Without the pictures, give the entries below again exactly as written.

------------------------------------------------------------------------

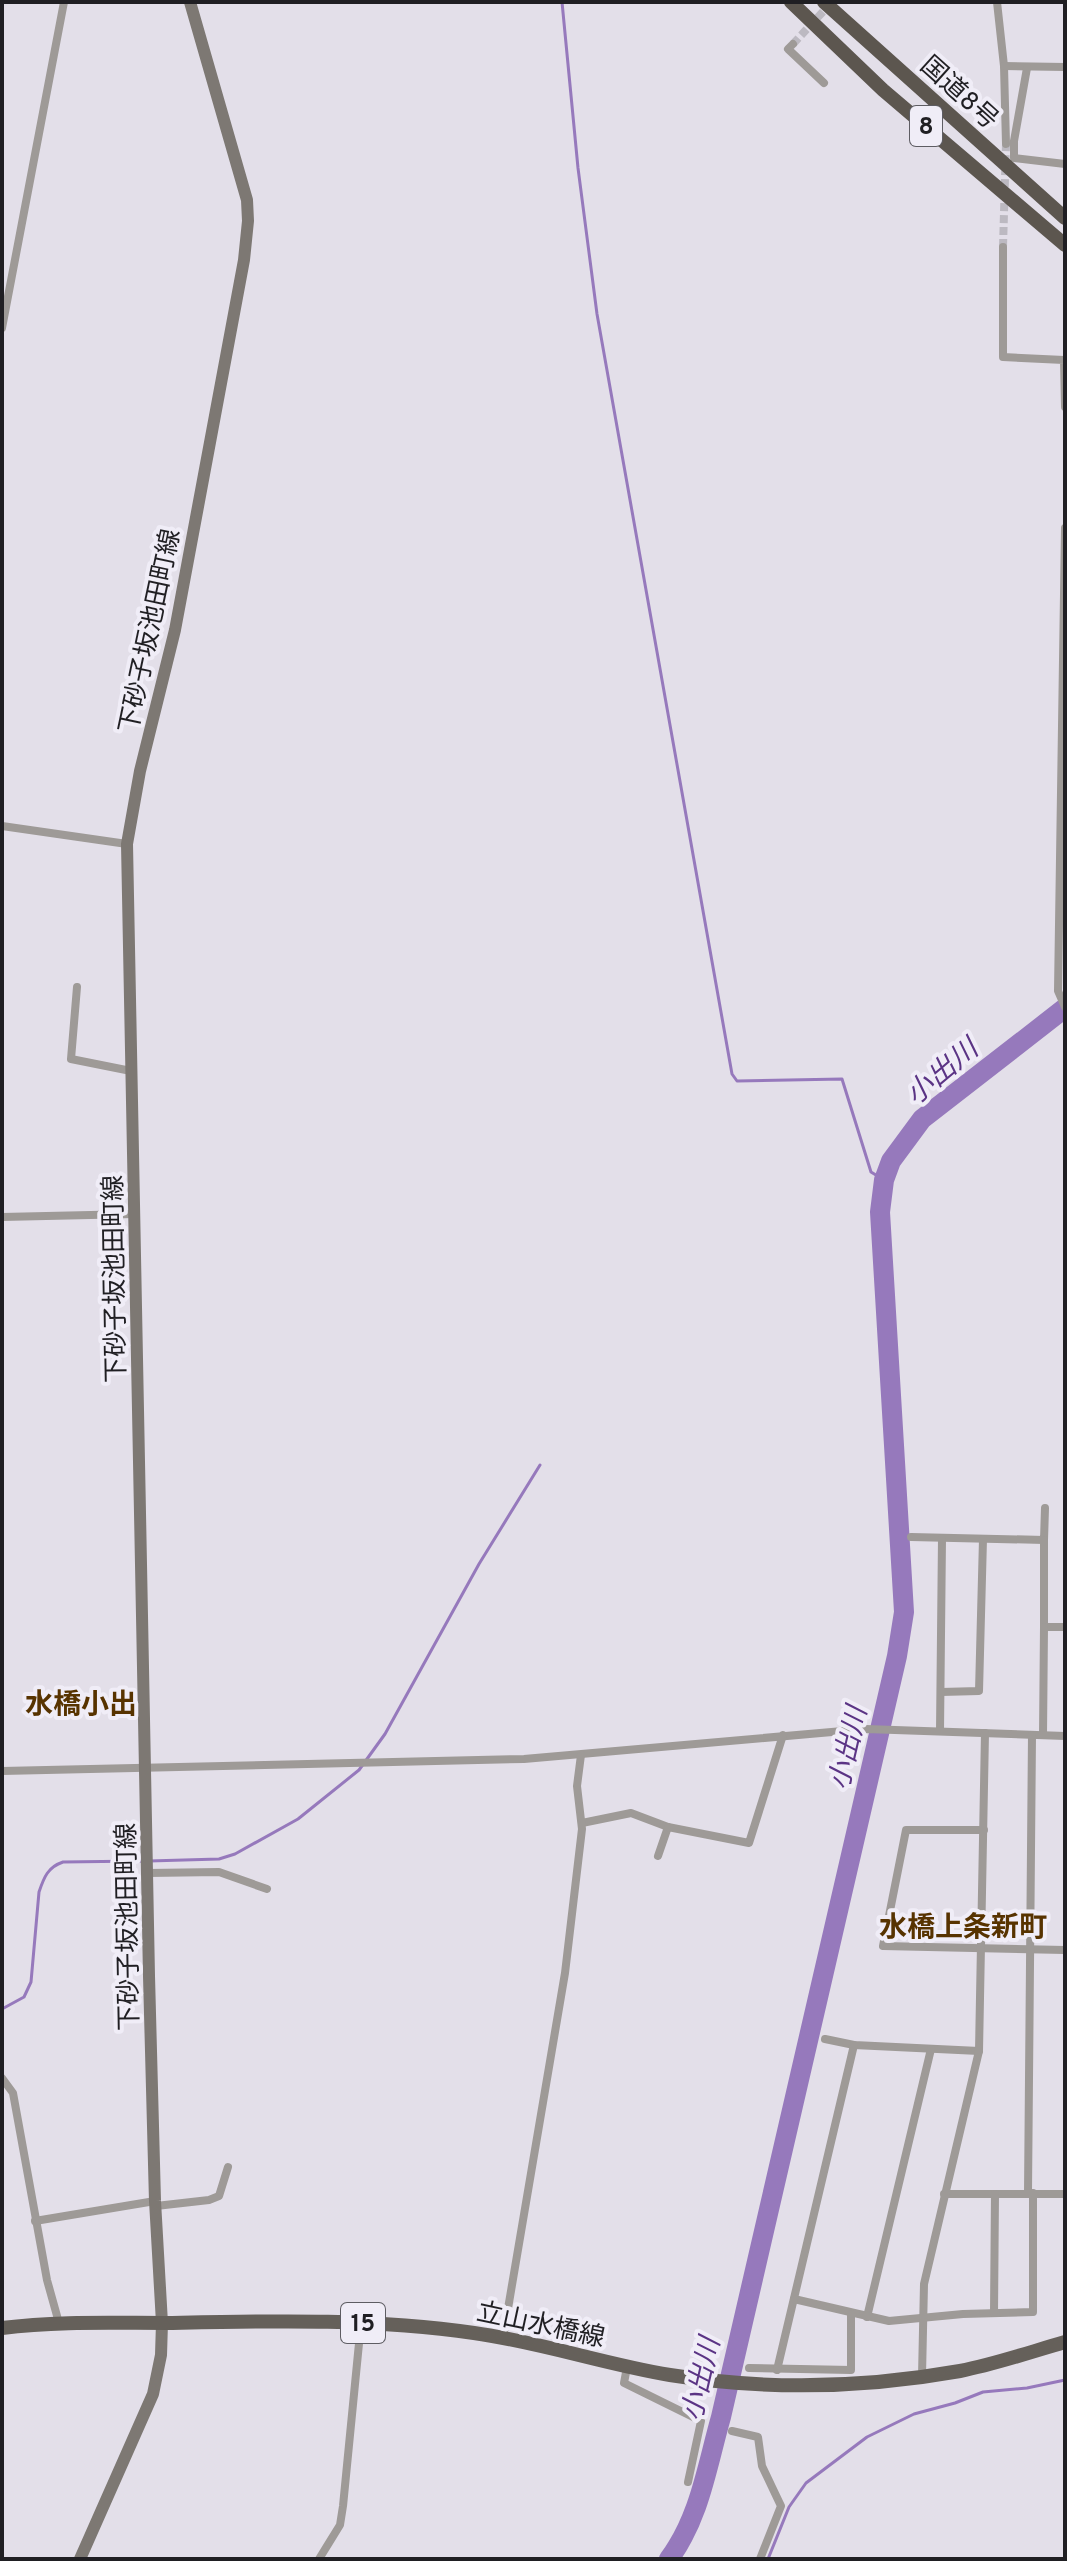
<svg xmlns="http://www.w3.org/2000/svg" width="1067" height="2561" font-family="Overpass,'Noto Sans JP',sans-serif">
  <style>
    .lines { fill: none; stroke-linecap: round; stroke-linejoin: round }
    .stream { stroke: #9679bc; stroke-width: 3 }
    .river { stroke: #9679bc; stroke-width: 20 }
    .minor-tunnel { stroke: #bcb9c1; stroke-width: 8; stroke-dasharray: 8 4; stroke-linecap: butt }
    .minor { stroke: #9e9a97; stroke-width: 8 }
    .secondary { stroke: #7d7873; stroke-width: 12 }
    .primary { stroke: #65605a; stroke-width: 14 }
    .trunk { stroke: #5c564f; stroke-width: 14 }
    .labels { text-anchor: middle; stroke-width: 8; stroke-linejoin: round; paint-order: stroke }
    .shield { fill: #f0edf7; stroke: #5e5d63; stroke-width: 2 }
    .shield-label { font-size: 24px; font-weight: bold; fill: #201f23 }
    .street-label { font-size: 26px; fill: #201f23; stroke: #f0edf7 }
    .water-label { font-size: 28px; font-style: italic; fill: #5b3485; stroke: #f0edf7 }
    .neighbourhood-label { font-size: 28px; font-weight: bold; fill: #573300; stroke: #f0edf7 }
  </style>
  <rect width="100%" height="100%" fill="#e3dfe9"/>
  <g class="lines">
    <g class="stream">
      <polyline points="562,2 578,168 597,314 732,1074 737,1081 842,1079 871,1172 884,1180"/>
      <polyline points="149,1861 219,1859 235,1854 298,1819 359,1770 385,1734 479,1564 540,1465"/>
      <path d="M 2,2009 L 24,1997 L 31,1982 L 39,1892 C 44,1877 48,1867 63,1862 L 141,1861"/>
      <polyline points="768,2559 789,2507 806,2483 867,2437 914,2414 955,2403 983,2392 1027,2388 1065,2380"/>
    </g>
    <path class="river" d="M 669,2559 C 700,2517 707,2466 721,2417 L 897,1656 L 904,1612 L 880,1212 L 884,1180 L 891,1161 L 922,1119 L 1065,1008"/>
    <g class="minor-tunnel">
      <polyline points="793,44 831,3"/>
      <polyline points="1003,247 1006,144"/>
    </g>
    <g class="minor">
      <polyline points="997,2 1004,66 1006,144"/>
      <polyline points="793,44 788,49 824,83"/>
      <polyline points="1004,66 1065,67"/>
      <polyline points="1027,68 1014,141 1014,158 1065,164"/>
      <polyline points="1003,247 1003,357 1064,360 1065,407"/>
      <polyline points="2,328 64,2"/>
      <polyline points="1065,528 1058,991 1065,1007"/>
      <polyline points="2,826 127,844"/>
      <polyline points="77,987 71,1059 131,1071"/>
      <polyline points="2,1217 135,1214"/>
      <polyline points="911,1537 1044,1540 1045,1508"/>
      <polyline points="1044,1540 1044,1627 1065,1627"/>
      <polyline points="941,1692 979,1691 983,1539"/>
      <polyline points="940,1731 942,1538"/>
      <polyline points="1043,1735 1044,1627"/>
      <polyline points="2,1771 524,1759 866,1729 1065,1736"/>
      <polyline points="582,1823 631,1813 668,1827 658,1856"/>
      <polyline points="668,1827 749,1843 783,1735"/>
      <polyline points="984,1830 906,1830 883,1946 1065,1950"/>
      <polyline points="148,1873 219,1872 267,1889"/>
      <polyline points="825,2039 854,2045 979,2051"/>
      <polyline points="2,2078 13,2093 47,2280 59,2323"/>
      <polyline points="1028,2193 1032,1735"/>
      <polyline points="944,2194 1065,2194"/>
      <polyline points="156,2206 209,2200 219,2196 228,2167"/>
      <polyline points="35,2221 155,2201"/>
      <polyline points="794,2299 889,2321 963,2314 1033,2312 1033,2193"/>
      <polyline points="994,2313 995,2194"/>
      <polyline points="867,2317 931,2049"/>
      <polyline points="503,2338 565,1973 582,1829 577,1786 581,1755"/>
      <polyline points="627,2367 624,2383 701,2421 688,2482"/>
      <polyline points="749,2368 851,2370 851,2314"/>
      <polyline points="777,2370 854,2045"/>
      <polyline points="922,2376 924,2284 979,2051 985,1733"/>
      <polyline points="732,2431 758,2437 762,2466 781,2506 760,2559"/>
      <polyline points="319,2559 340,2525 343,2506 361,2323"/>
    </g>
    <polyline class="secondary" points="80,2559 153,2394 161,2355 162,2323 155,2201 149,1976 127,844 140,771 175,630 244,260 248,221 247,200 190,2"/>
    <path class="primary" d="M 2,2328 C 56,2321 111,2323 166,2323 C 268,2321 372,2318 474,2333 C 540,2342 604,2364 670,2375 C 765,2390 865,2388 960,2371 C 996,2364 1030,2352 1065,2342"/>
    <g class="trunk">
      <polyline points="791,2 883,90 1065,245"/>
      <polyline points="824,2 1065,218"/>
    </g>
  </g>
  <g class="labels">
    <g class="shield">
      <rect x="910" y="106" width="32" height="40" rx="6"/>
      <rect x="341" y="2303" width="44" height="40" rx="6"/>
    </g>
    <g class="shield-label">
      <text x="926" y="134">8</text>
      <text x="363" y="2331">15</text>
    </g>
    <g class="street-label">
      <text transform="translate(960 92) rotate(42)" y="9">国道8号</text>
      <text transform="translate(149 631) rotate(-78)" y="9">下砂子坂池田町線</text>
      <text transform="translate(114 1279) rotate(-91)" y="9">下砂子坂池田町線</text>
      <text transform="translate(127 1927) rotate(-91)" y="9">下砂子坂池田町線</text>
      <text transform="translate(541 2324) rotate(12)" y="9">立山水橋線</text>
    </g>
    <g class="water-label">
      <text transform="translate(941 1071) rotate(-40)" y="10">小出川</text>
      <text transform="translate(847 1748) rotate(-77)" y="10">小出川</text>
      <text transform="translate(700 2379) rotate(-77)" y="10">小出川</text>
    </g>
    <g class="neighbourhood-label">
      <text x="81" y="1713">水橋小出</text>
      <text x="963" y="1936">水橋上条新町</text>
    </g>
  </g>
  <rect width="1067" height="2561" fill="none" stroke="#201f23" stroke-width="8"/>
</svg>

------------------------------------------------------------------------

## ANSWER TO THIS PROBLEM
<svg xmlns="http://www.w3.org/2000/svg" width="1067" height="2561" font-family="Overpass,'Noto Sans JP',sans-serif">
  <style>
    .lines { fill: none; stroke-linecap: round; stroke-linejoin: round }
    .stream { stroke: #9679bc; stroke-width: 3 }
    .river { stroke: #9679bc; stroke-width: 20 }
    .minor-tunnel { stroke: #bcb9c1; stroke-width: 8; stroke-dasharray: 8 4; stroke-linecap: butt }
    .minor { stroke: #9e9a97; stroke-width: 8 }
    .secondary { stroke: #7d7873; stroke-width: 12 }
    .primary { stroke: #65605a; stroke-width: 14 }
    .trunk { stroke: #5c564f; stroke-width: 14 }
    .labels { text-anchor: middle; stroke-width: 8; stroke-linejoin: round; paint-order: stroke }
    .shield { fill: #f0edf7; stroke: #5e5d63; stroke-width: 2 }
    .shield-label { font-size: 24px; font-weight: bold; fill: #201f23 }
    .street-label { font-size: 26px; fill: #201f23; stroke: #f0edf7 }
    .water-label { font-size: 28px; font-style: italic; fill: #5b3485; stroke: #f0edf7 }
    .neighbourhood-label { font-size: 28px; font-weight: bold; fill: #573300; stroke: #f0edf7 }
  </style>
  <rect width="100%" height="100%" fill="#e3dfe9"/>
  <g class="lines">
    <g class="stream">
      <polyline points="562,2 578,168 597,314 732,1074 737,1081 842,1079 871,1172 884,1180"/>
      <polyline points="149,1861 219,1859 235,1854 298,1819 359,1770 385,1734 479,1564 540,1465"/>
      <path d="M 2,2009 L 24,1997 L 31,1982 L 39,1892 C 44,1877 48,1867 63,1862 L 141,1861"/>
      <polyline points="768,2559 789,2507 806,2483 867,2437 914,2414 955,2403 983,2392 1027,2388 1065,2380"/>
    </g>
    <path class="river" d="M 669,2559 C 700,2517 707,2466 721,2417 L 897,1656 L 904,1612 L 880,1212 L 884,1180 L 891,1161 L 922,1119 L 1065,1008"/>
    <g class="minor-tunnel">
      <polyline points="793,44 831,3"/>
      <polyline points="1003,247 1006,144"/>
    </g>
    <g class="minor">
      <polyline points="997,2 1004,66 1006,144"/>
      <polyline points="793,44 788,49 824,83"/>
      <polyline points="1004,66 1065,67"/>
      <polyline points="1027,68 1014,141 1014,158 1065,164"/>
      <polyline points="1003,247 1003,357 1064,360 1065,407"/>
      <polyline points="2,328 64,2"/>
      <polyline points="1065,528 1058,991 1065,1007"/>
      <polyline points="2,826 127,844"/>
      <polyline points="77,987 71,1059 131,1071"/>
      <polyline points="2,1217 135,1214"/>
      <polyline points="911,1537 1044,1540 1045,1508"/>
      <polyline points="1044,1540 1044,1627 1065,1627"/>
      <polyline points="941,1692 979,1691 983,1539"/>
      <polyline points="940,1731 942,1538"/>
      <polyline points="1043,1735 1044,1627"/>
      <polyline points="2,1771 524,1759 866,1729 1065,1736"/>
      <polyline points="582,1823 631,1813 668,1827 658,1856"/>
      <polyline points="668,1827 749,1843 783,1735"/>
      <polyline points="984,1830 906,1830 883,1946 1065,1950"/>
      <polyline points="148,1873 219,1872 267,1889"/>
      <polyline points="825,2039 854,2045 979,2051"/>
      <polyline points="2,2078 13,2093 47,2280 59,2323"/>
      <polyline points="1028,2193 1032,1735"/>
      <polyline points="944,2194 1065,2194"/>
      <polyline points="156,2206 209,2200 219,2196 228,2167"/>
      <polyline points="35,2221 155,2201"/>
      <polyline points="794,2299 889,2321 963,2314 1033,2312 1033,2193"/>
      <polyline points="994,2313 995,2194"/>
      <polyline points="867,2317 931,2049"/>
      <polyline points="503,2338 565,1973 582,1829 577,1786 581,1755"/>
      <polyline points="627,2367 624,2383 701,2421 688,2482"/>
      <polyline points="749,2368 851,2370 851,2314"/>
      <polyline points="777,2370 854,2045"/>
      <polyline points="922,2376 924,2284 979,2051 985,1733"/>
      <polyline points="732,2431 758,2437 762,2466 781,2506 760,2559"/>
      <polyline points="319,2559 340,2525 343,2506 361,2323"/>
    </g>
    <polyline class="secondary" points="80,2559 153,2394 161,2355 162,2323 155,2201 149,1976 127,844 140,771 175,630 244,260 248,221 247,200 190,2"/>
    <path class="primary" d="M 2,2328 C 56,2321 111,2323 166,2323 C 268,2321 372,2318 474,2333 C 540,2342 604,2364 670,2375 C 765,2390 865,2388 960,2371 C 996,2364 1030,2352 1065,2342"/>
    <g class="trunk">
      <polyline points="791,2 883,90 1065,245"/>
      <polyline points="824,2 1065,218"/>
    </g>
  </g>
  <g class="labels">
    <g class="shield">
      <rect x="910" y="106" width="32" height="40" rx="6"/>
      <rect x="341" y="2303" width="44" height="40" rx="6"/>
    </g>
    <g class="shield-label">
      <text x="926" y="134">8</text>
      <text x="363" y="2331">15</text>
    </g>
    <g class="street-label">
      <text transform="translate(960 92) rotate(42)" y="9">国道8号</text>
      <text transform="translate(149 631) rotate(-78)" y="9">下砂子坂池田町線</text>
      <text transform="translate(114 1279) rotate(-91)" y="9">下砂子坂池田町線</text>
      <text transform="translate(127 1927) rotate(-91)" y="9">下砂子坂池田町線</text>
      <text transform="translate(541 2324) rotate(12)" y="9">立山水橋線</text>
    </g>
    <g class="water-label">
      <text transform="translate(941 1071) rotate(-40)" y="10">小出川</text>
      <text transform="translate(847 1748) rotate(-77)" y="10">小出川</text>
      <text transform="translate(700 2379) rotate(-77)" y="10">小出川</text>
    </g>
    <g class="neighbourhood-label">
      <text x="81" y="1713">水橋小出</text>
      <text x="963" y="1936">水橋上条新町</text>
    </g>
  </g>
  <rect width="1067" height="2561" fill="none" stroke="#201f23" stroke-width="8"/>
</svg>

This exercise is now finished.